“En nuestra familia siempre hemos corrido, sobretodo
para escapar de la policía. Es difícil de comprender, sólo sé que hay que
correr sin saber porqué, por el campo y por el bosque. Y ser el ganador no es
el final, aunque la gente anime hasta quedarse sin aliento”. Estas palabras, y algunas más, abren la historia de La soledad del corredor de fondo que tiene
lugar en dos espacios físicamente bien diferenciados que se retroalimentan en
el ánimo del protagonista. Colin Smith (un impertérrito Tom Courtenay) es un
cualquiera ya desde lo común de su apellido, un escuálido joven de un suburbio
de Nottingham que ha ido a parar con sus huesos al correccional en el que
cumple cautiverio por haber robado el dinero de la caja de una panadería.
Taciturno y inexpresivo pero agudo y mordaz cada vez que abre la boca, Colin se
adapta, como a todo en su vida, resignadamente a las rígidas pero amables normas
de su nuevo entorno que se jacta de redireccionar la agresividad de sus jóvenes
presos en competiciones deportivas que crean sensación de comunidad y enaltecen
el orgullo de los que las dirigen… y que pronto adoptan al joven Smith como
brillante promesa.
La otra mitad
espacio-temporal del film, y su verdadera razón de ser, va colándose entre los
numerosos tiempos muertos de los que goza Smith en su encierro: es la que
muestra el entorno de Colin y su forma de vivir antes de ser encerrado,
justificando hasta cierto punto el robo y posterior detención por las fuerzas
del orden metidas todas, desde el primer policía, figura paterna, encargado o
superior, en el saco del autoritarismo asfixiante en el que va dando tumbos la
gris existencia de Colin. Nada sabremos de él excepto lo que le vemos hacer y le
oímos decir. Es un personaje casi simbólico pero sin caer en el estereotipo, exento
de todo tipo de psicologismos que la película nunca explica, más allá de
situarlo en un lugar y una clase social (la obrera o working class inglesa) determinada. Su vida se reduce a vivir bajo
el mismo techo que su madre, tres hermanos pequeños y su padre, primero moribundo
y pronto, después de su muerte, sustituido por uno de los amantes de su
temperamental madre y a soñar con un mundo diferente, uno en el que según sus
palabras los trabajadores tengan el poder y se repartan las riquezas que ellos
mismos engendran. Aunque esas palabras, a decir por sus acciones, no parecen
suficientes para enmarcar la angustia vital que espolea a Colin en sus
numerosas carreras a ninguna parte, robos de coche con el único objetivo de
darse una vuelta sin sacar nada que no sea un buen rato a cambio o el prenderle
fuego a billetes obtenidos gracias al seguro de vida de su difunto padre como
única fuente de luz en la oscura habitación de este. Así, la frustración de
Colin a este lado de la alambrada da alas y sentido a su soterrada rebeldía
entre las cuatro paredes rodeadas de terreno al aire libre del correccional,
lugar en el que el aprovechamiento de los más poderosos respecto a las
aptitudes de los más desfavorecidos se muestra bajo los ropajes inocentes de
una carrera pero de manera mucho más clara que en el duro mundo exterior a esas
cuatro paredes.

== Tarea asignada A ==
Reescribe el fragmento de la reseña que va de "Taciturno y inexpresivo" a "brillante promesa.", ambos incluidos, y sustituye "competiciones deportivas" por "pruebas atléticas".
== Tarea asignada B ==
Según la reseña, ¿por qué está Colin Smith en el correccional?

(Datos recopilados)
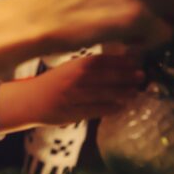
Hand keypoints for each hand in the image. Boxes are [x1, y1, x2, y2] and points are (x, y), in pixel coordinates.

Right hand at [0, 54, 142, 132]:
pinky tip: (121, 107)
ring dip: (122, 93)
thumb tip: (120, 63)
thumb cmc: (55, 83)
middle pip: (105, 76)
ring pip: (103, 94)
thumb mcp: (70, 69)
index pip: (101, 61)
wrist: (30, 100)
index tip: (136, 62)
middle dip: (126, 76)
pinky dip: (110, 108)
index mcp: (74, 65)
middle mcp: (74, 79)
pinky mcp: (72, 113)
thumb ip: (90, 67)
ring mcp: (73, 96)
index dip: (120, 61)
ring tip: (136, 92)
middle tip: (142, 77)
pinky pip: (95, 110)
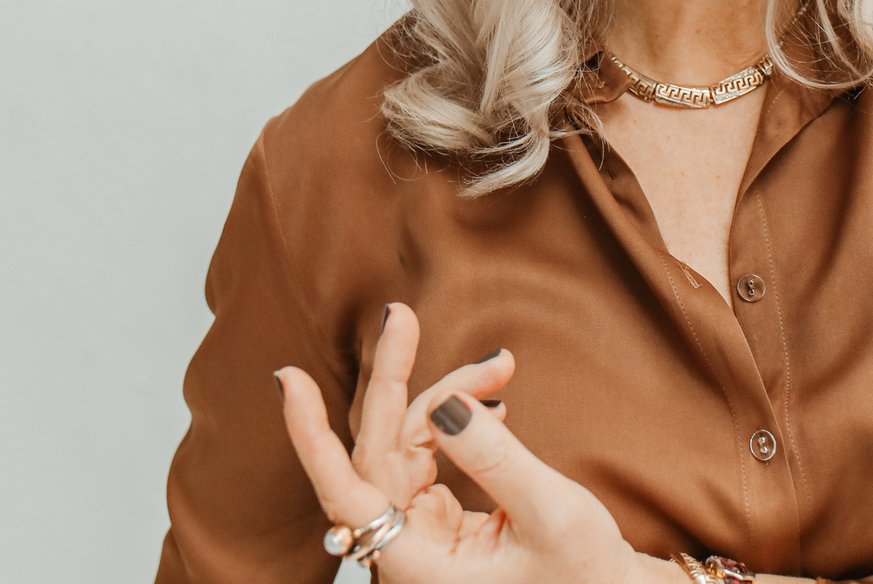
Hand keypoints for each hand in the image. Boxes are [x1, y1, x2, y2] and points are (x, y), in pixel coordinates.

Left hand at [276, 303, 652, 583]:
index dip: (311, 435)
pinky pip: (430, 455)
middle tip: (401, 315)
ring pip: (407, 444)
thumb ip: (493, 458)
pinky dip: (459, 421)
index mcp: (418, 563)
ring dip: (448, 397)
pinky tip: (494, 403)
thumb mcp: (551, 513)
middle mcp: (407, 549)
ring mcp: (420, 534)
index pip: (348, 493)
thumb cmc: (585, 576)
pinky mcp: (437, 521)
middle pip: (380, 450)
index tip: (288, 379)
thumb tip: (442, 403)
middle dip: (396, 380)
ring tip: (501, 367)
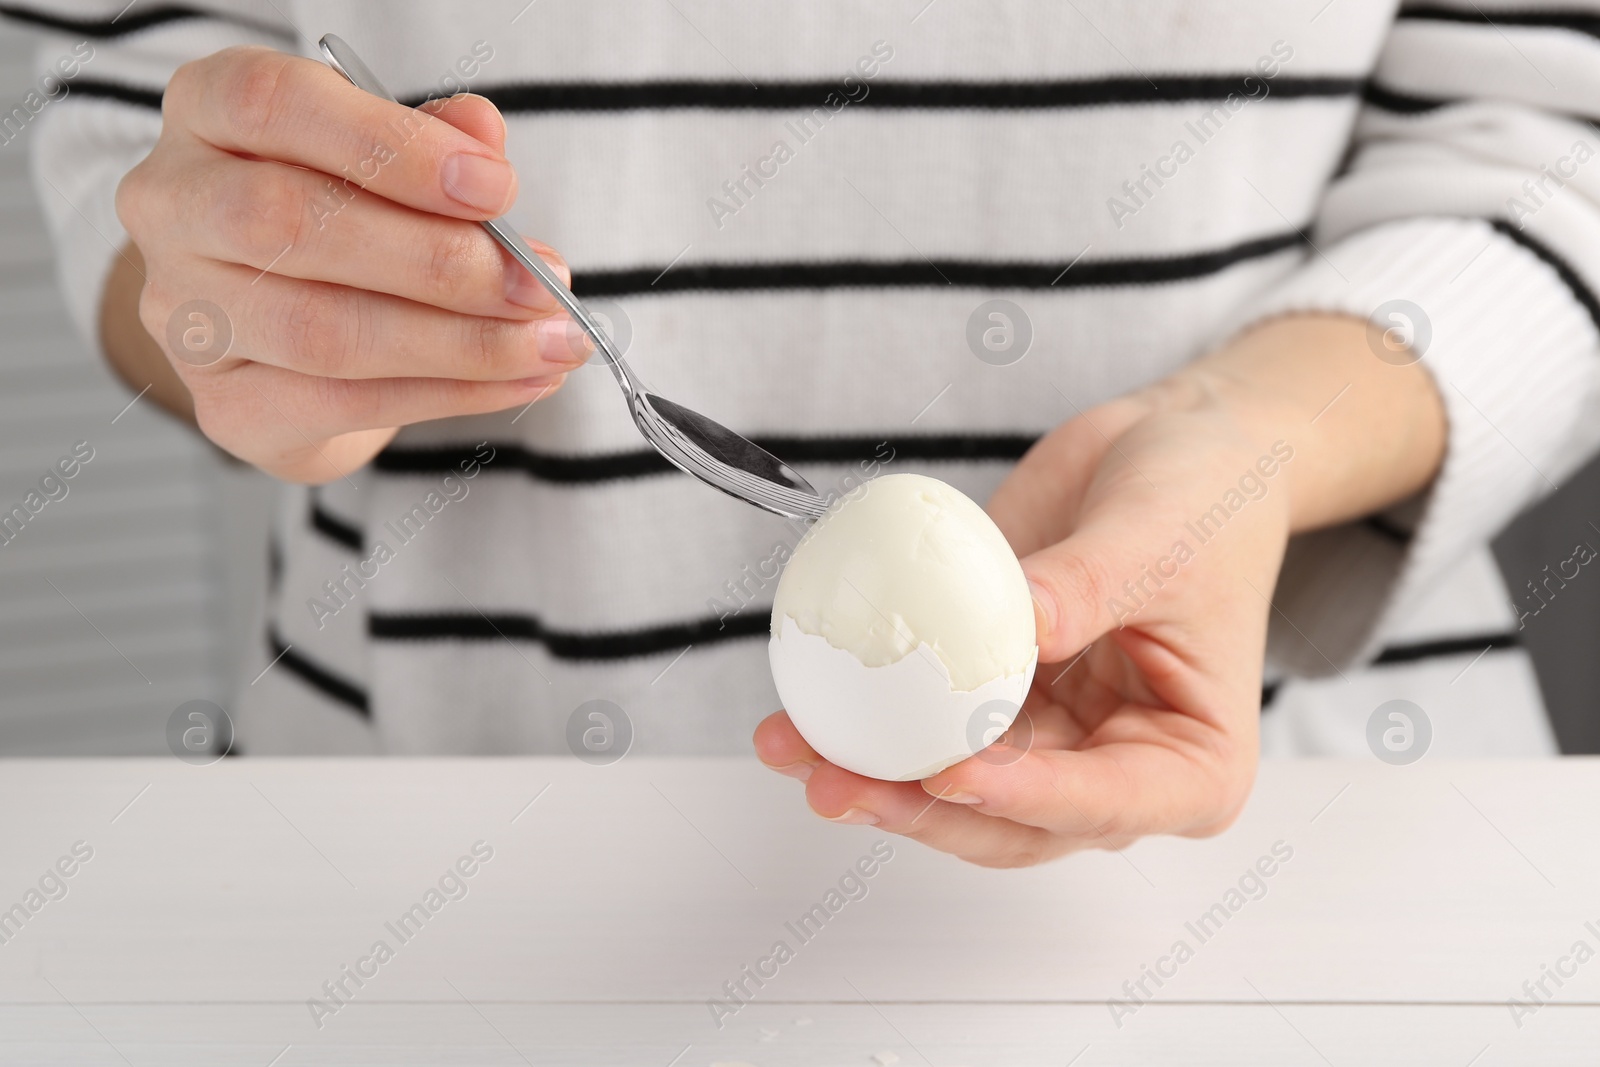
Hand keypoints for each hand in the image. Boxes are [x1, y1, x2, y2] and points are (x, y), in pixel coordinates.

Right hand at [113, 47, 583, 481]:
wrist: (294, 338)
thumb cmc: (349, 219)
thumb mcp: (393, 160)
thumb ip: (438, 142)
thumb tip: (485, 142)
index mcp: (208, 112)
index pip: (276, 106)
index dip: (391, 146)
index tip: (496, 188)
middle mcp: (173, 206)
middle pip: (293, 226)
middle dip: (440, 262)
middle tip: (541, 285)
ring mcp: (185, 313)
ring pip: (323, 331)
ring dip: (460, 343)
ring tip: (550, 342)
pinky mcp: (226, 405)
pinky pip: (344, 404)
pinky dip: (451, 393)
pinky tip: (520, 379)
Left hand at [755, 315, 1445, 866]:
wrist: (1170, 451)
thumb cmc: (1206, 501)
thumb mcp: (1162, 532)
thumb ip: (1092, 583)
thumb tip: (1023, 623)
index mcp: (1190, 765)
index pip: (1102, 802)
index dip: (1022, 800)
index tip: (949, 772)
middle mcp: (1112, 772)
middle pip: (1008, 819)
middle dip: (916, 808)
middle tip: (838, 783)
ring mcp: (1047, 742)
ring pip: (949, 787)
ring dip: (870, 775)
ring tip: (793, 747)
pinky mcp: (993, 702)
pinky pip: (922, 725)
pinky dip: (863, 722)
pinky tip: (799, 710)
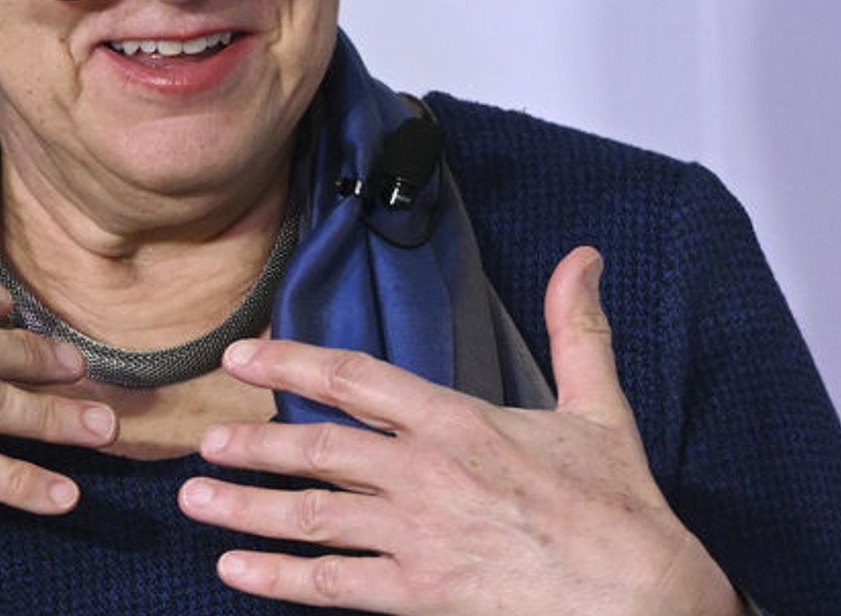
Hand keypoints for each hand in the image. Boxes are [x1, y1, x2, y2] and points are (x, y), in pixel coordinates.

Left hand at [177, 248, 741, 615]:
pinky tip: (238, 574)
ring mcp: (418, 538)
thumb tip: (583, 258)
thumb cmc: (619, 508)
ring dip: (248, 508)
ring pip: (314, 516)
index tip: (242, 356)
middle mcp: (426, 475)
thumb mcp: (599, 408)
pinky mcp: (422, 595)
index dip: (291, 362)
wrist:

== Respuesta A ==
Taciturno y inexpresivo pero agudo y mordaz cada vez que abre la boca, Colin se
adapta, como a todo en su vida, resignadamente a las rígidas pero amables normas
de su nuevo entorno que se jacta de redireccionar la agresividad de sus jóvenes
presos en pruebas atléticas que crean sensación de comunidad y enaltecen
el orgullo de los que las dirigen… y que pronto adoptan al joven Smith como
brillante promesa.

== Respuesta B ==
Por haber robado el dinero de la caja de una panadería.